WHAT TO WORK ON - Swap every occurrence of "Harpenden" for "St Albans" in the records below, and leave every other line as it is.

INPUT RECORDS -
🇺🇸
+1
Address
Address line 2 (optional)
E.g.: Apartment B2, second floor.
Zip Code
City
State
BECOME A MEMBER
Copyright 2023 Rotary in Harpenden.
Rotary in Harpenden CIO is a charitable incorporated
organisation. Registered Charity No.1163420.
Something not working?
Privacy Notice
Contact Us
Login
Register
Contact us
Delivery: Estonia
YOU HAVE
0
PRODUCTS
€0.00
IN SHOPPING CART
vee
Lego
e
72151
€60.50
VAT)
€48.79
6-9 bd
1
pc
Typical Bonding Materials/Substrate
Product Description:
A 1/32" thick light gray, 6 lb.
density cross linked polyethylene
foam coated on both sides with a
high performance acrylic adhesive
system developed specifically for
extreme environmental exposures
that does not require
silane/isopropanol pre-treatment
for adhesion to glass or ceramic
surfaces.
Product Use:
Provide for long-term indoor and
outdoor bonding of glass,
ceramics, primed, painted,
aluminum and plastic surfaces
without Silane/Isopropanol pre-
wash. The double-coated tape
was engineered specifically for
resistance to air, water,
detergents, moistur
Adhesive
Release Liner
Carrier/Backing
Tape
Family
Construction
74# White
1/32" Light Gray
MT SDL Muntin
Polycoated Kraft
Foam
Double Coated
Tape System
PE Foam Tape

TASK ANSWER -
🇺🇸
+1
Address
Address line 2 (optional)
E.g.: Apartment B2, second floor.
Zip Code
City
State
BECOME A MEMBER
Copyright 2023 Rotary in St Albans.
Rotary in St Albans CIO is a charitable incorporated
organisation. Registered Charity No.1163420.
Something not working?
Privacy Notice
Contact Us
Login
Register
Contact us
Delivery: Estonia
YOU HAVE
0
PRODUCTS
€0.00
IN SHOPPING CART
vee
Lego
e
72151
€60.50
VAT)
€48.79
6-9 bd
1
pc
Typical Bonding Materials/Substrate
Product Description:
A 1/32" thick light gray, 6 lb.
density cross linked polyethylene
foam coated on both sides with a
high performance acrylic adhesive
system developed specifically for
extreme environmental exposures
that does not require
silane/isopropanol pre-treatment
for adhesion to glass or ceramic
surfaces.
Product Use:
Provide for long-term indoor and
outdoor bonding of glass,
ceramics, primed, painted,
aluminum and plastic surfaces
without Silane/Isopropanol pre-
wash. The double-coated tape
was engineered specifically for
resistance to air, water,
detergents, moistur
Adhesive
Release Liner
Carrier/Backing
Tape
Family
Construction
74# White
1/32" Light Gray
MT SDL Muntin
Polycoated Kraft
Foam
Double Coated
Tape System
PE Foam Tape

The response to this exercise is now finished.